◆ EXERCISE AIM ◆
Arrange every line of the records below as a numbered list, omitting blank lines and leaving out the pictures.

◆ RECORDS SUPPLIED ◆
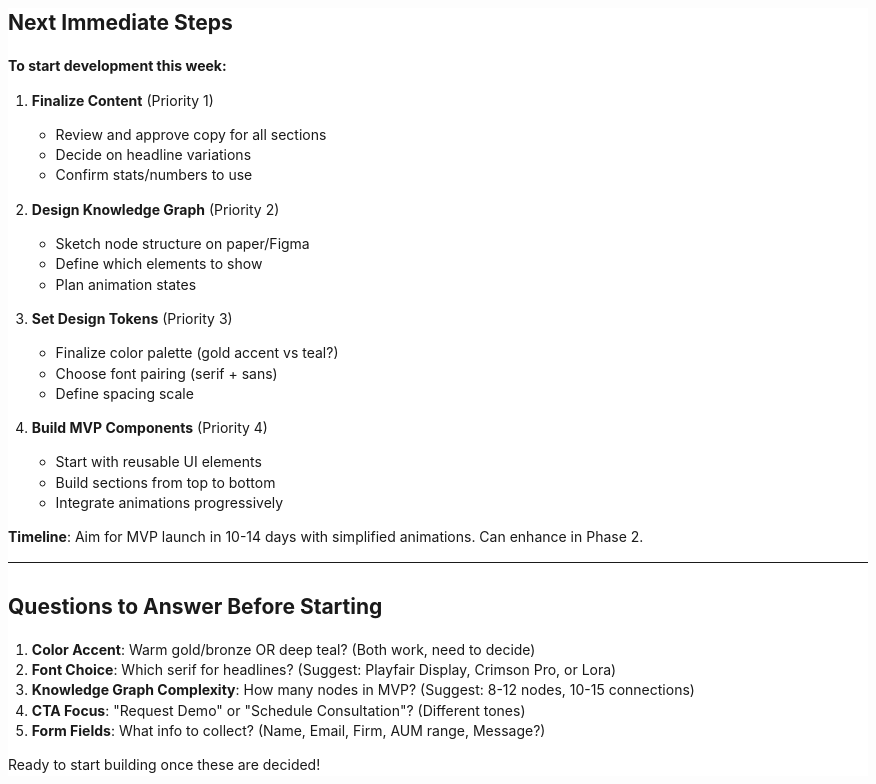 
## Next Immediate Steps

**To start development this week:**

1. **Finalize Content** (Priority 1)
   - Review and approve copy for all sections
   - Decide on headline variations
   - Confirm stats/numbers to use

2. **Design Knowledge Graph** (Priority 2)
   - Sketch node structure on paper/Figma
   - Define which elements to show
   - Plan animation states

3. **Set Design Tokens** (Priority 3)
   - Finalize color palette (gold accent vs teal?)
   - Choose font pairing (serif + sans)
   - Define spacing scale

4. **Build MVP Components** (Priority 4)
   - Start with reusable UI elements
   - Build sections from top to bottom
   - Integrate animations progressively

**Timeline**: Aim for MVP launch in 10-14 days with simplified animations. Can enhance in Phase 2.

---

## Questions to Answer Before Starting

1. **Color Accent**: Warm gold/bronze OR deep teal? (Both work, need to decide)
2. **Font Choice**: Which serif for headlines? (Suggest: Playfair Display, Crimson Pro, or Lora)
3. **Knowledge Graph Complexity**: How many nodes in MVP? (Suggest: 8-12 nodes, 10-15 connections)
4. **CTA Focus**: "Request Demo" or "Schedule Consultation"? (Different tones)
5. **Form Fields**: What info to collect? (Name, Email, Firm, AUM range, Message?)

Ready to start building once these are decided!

◆ ANSWER SECTION ◆
1. ## Next Immediate Steps
2. **To start development this week:**
3. 1. **Finalize Content** (Priority 1)
4.    - Review and approve copy for all sections
5.    - Decide on headline variations
6.    - Confirm stats/numbers to use
7. 2. **Design Knowledge Graph** (Priority 2)
8.    - Sketch node structure on paper/Figma
9.    - Define which elements to show
10.    - Plan animation states
11. 3. **Set Design Tokens** (Priority 3)
12.    - Finalize color palette (gold accent vs teal?)
13.    - Choose font pairing (serif + sans)
14.    - Define spacing scale
15. 4. **Build MVP Components** (Priority 4)
16.    - Start with reusable UI elements
17.    - Build sections from top to bottom
18.    - Integrate animations progressively
19. **Timeline**: Aim for MVP launch in 10-14 days with simplified animations. Can enhance in Phase 2.
20. ---
21. ## Questions to Answer Before Starting
22. 1. **Color Accent**: Warm gold/bronze OR deep teal? (Both work, need to decide)
23. 2. **Font Choice**: Which serif for headlines? (Suggest: Playfair Display, Crimson Pro, or Lora)
24. 3. **Knowledge Graph Complexity**: How many nodes in MVP? (Suggest: 8-12 nodes, 10-15 connections)
25. 4. **CTA Focus**: "Request Demo" or "Schedule Consultation"? (Different tones)
26. 5. **Form Fields**: What info to collect? (Name, Email, Firm, AUM range, Message?)
27. Ready to start building once these are decided!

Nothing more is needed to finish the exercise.